All in all, the records are stored in the buffer in an encoded way and the list of offsets is not encoded. What’s interesting with having records stored in their raw binary format is that this reduces memory overhead. If instead, they were stored in a structure wrapping each key-value pair (like a list for example), more memory would be needed to store the associated metadata (like the length and capacity of the list). To convince oneself about that, we can look at the size of an empty stream of bytes, versus that of an empty list:
import sys
# Empty stream of bytes
sys.getsizeof(b'') # 33 bytes
# Empty list
sys.getsizeof([]) # 64 bytes
The list indeed takes up more space than the simple stream of bytes. Also, they may be faster to process given that raw bytes in a pre-allocated buffer are stored contiguously in memory whereas a list in python stores references to the actual elements. Thus, accessing the data in a list likely takes more time than reading a stream of bytes when we know where is the starting offset.
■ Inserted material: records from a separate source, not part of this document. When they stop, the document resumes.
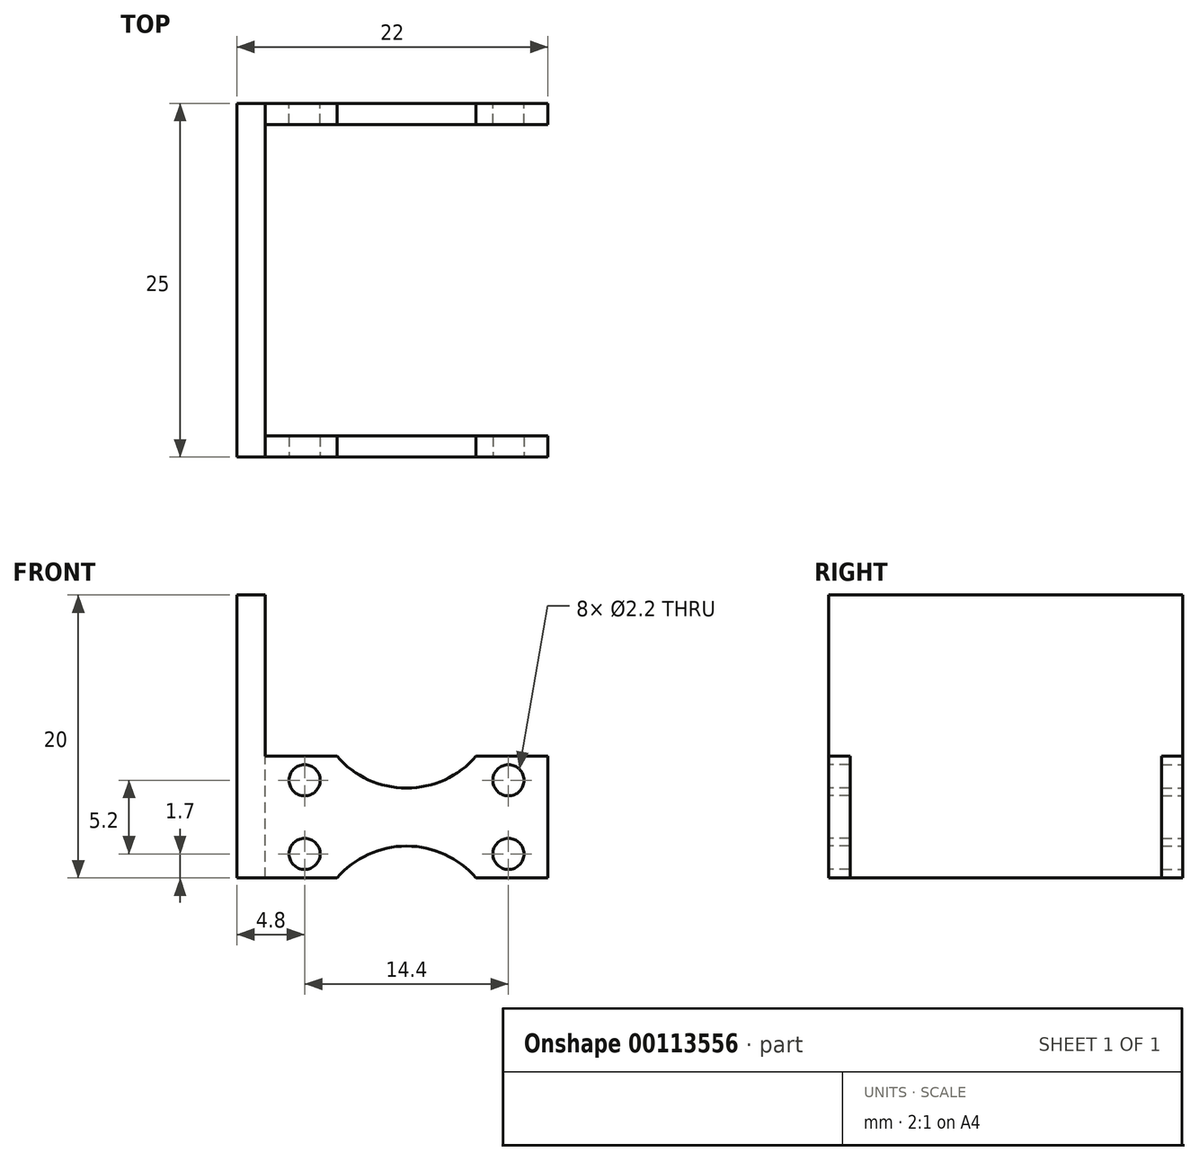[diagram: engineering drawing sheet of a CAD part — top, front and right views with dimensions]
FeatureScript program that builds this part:
annotation { "Feature Type Name" : "Feature", "Feature Type Description" : "" }
export const myFeature = defineFeature(function(context is Context, id is Id, definition is map)
    precondition{}
    {
        {
            var Q0;
            Q0=qCreatedBy(makeId("Front.planeOp"),FACE);
            var sketch = newSketch(context, id + "F0", { "sketchPlane" : qUnion([Q0])});
            skLineSegment(sketch, "E0.bottom", {"start": v(0, 0) * mm, "end": v(20, 0) * mm});
            skLineSegment(sketch, "E0.top", {"start": v(0, 8.6) * mm, "end": v(20, 8.6) * mm});
            skLineSegment(sketch, "E0.left", {"start": v(0, 0) * mm, "end": v(0, 8.6) * mm});
            skLineSegment(sketch, "E0.right", {"start": v(20, 0) * mm, "end": v(20, 8.6) * mm});
            skSolve(sketch);
        }
        {
            var Q0;
            Q0=qSketchRegion(id+"F0",true);
            extrude(context, id + "F1", {"entities" : qUnion([Q0]), "depth" : 1.5 * mm});
        }
        {
            var Q0;
            Q0=makeQuery(id+"F1.opExtrude","CAP_FACE",FACE,{"disambiguationData":[OSD([sQuery(id+"F0.wireOp",EDGE,"E0.bottom"),sQuery(id+"F0.wireOp",EDGE,"E0.top"),sQuery(id+"F0.wireOp",EDGE,"E0.left"),sQuery(id+"F0.wireOp",EDGE,"E0.right")])],"isStart":false});
            var sketch = newSketch(context, id + "F2", { "sketchPlane" : qUnion([Q0])});
            skLineSegment(sketch, "E1", {"start": v(0, 4.3) * mm, "end": v(20, 4.3) * mm, "construction": true});
            skLineSegment(sketch, "E2", {"start": v(10, 8.6) * mm, "end": v(10, 0) * mm, "construction": true});
            skPoint(sketch, "E3", {"position": v(10, 4.3) * mm});
            skCircle(sketch, "E4", {"center": v(2.8, 6.9) * mm, "radius": 1.1 * mm});
            skCircle(sketch, "E5.MirrorC", {"center": v(17.2, 6.9) * mm, "radius": 1.1 * mm});
            skCircle(sketch, "E6.MirrorC", {"center": v(2.8, 1.7) * mm, "radius": 1.1 * mm});
            skCircle(sketch, "E7.MirrorC", {"center": v(17.2, 1.7) * mm, "radius": 1.1 * mm});
            skLineSegment(sketch, "E8", {"start": v(0, 12.85) * mm, "end": v(19.96, 12.85) * mm, "construction": true});
            skPoint(sketch, "E9", {"position": v(10, 12.85) * mm});
            skArc(sketch, "E10", {"start": v(5.08, 8.6) * mm, "mid": v(10, 6.35) * mm, "end": v(14.92, 8.6) * mm});
            skLineSegment(sketch, "E11", {"start": v(5.08, 8.6) * mm, "end": v(14.92, 8.6) * mm});
            skArc(sketch, "E12.MirrorCS", {"start": v(5.08, 0) * mm, "mid": v(10, 2.25) * mm, "end": v(14.92, 0) * mm});
            skLineSegment(sketch, "E13.MirrorCS", {"start": v(5.08, 0) * mm, "end": v(14.92, 0) * mm});
            skSolve(sketch);
        }
        {
            var Q0;
            Q0=qSketchRegion(id+"F2",true);
            extrude(context, id + "F3", {"entities" : qUnion([Q0]), "operationType" : NewBodyOperationType.REMOVE, "endBound" : BoundingType.UP_TO_NEXT, "oppositeDirection" : true, "depth" : 25 * mm});
        }
        {
            var Q0;
            Q0=makeQuery(id+"F1.opExtrude","CAP_FACE",FACE,{"disambiguationData":[OSD([sQuery(id+"F0.wireOp",EDGE,"E0.bottom"),sQuery(id+"F0.wireOp",EDGE,"E0.top"),sQuery(id+"F0.wireOp",EDGE,"E0.left"),sQuery(id+"F0.wireOp",EDGE,"E0.right")])],"isStart":false});
            var sketch = newSketch(context, id + "F4", { "sketchPlane" : qUnion([Q0])});
            skLineSegment(sketch, "E14.bottom", {"start": v(0, 0) * mm, "end": v(-2, 0) * mm});
            skLineSegment(sketch, "E14.top", {"start": v(0, 20) * mm, "end": v(-2, 20) * mm});
            skLineSegment(sketch, "E14.left", {"start": v(0, 0) * mm, "end": v(0, 20) * mm});
            skLineSegment(sketch, "E14.right", {"start": v(-2, 0) * mm, "end": v(-2, 20) * mm});
            skSolve(sketch);
        }
        {
            var Q0;
            Q0=qSketchRegion(id+"F4",true);
            extrude(context, id + "F5", {"entities" : qUnion([Q0]), "operationType" : NewBodyOperationType.ADD, "oppositeDirection" : true, "depth" : 12.5 * mm});
        }
        {
            var Q0;
            Q0=qCreatedBy(makeId("Front.planeOp"),FACE);
            cPlane(context, id + "F6", {"entities" : qUnion([Q0]), "cplaneType" : CPlaneType.OFFSET, "offset" : 11 * mm, "oppositeDirection" : true, "width" : 150 * mm, "height" : 150 * mm});
        }
        {
            var Q0;
            Q0=makeQuery(id+"F1.opExtrude","SWEPT_BODY",BODY,{"disambiguationData":[OSD([sQuery(id+"F0.wireOp",EDGE,"E0.bottom"),sQuery(id+"F0.wireOp",EDGE,"E0.top"),sQuery(id+"F0.wireOp",EDGE,"E0.left"),sQuery(id+"F0.wireOp",EDGE,"E0.right")])]});
            var Q1;
            Q1=qCreatedBy(id+"F6.planeOp",FACE);
            mirror(context, id + "F7", {"operationType" : NewBodyOperationType.ADD, "entities" : qUnion([Q0]), "mirrorPlane" : qUnion([Q1])});
        }
    });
Another important aspect is that, when the block is full (i.e. no additional record can be added to it), there will
likely be a few bytes that remain empty (a number of bytes smaller than the size of the next record).
Since the Block
is then decoded starting from the end to get the number of records and all the offsets, it is
important to know exactly the number of bytes that have been filled.
That’s why in create_block
(the method that actually creates the Block
python object), I truncate the buffer down to
the number of bytes that was actually filled.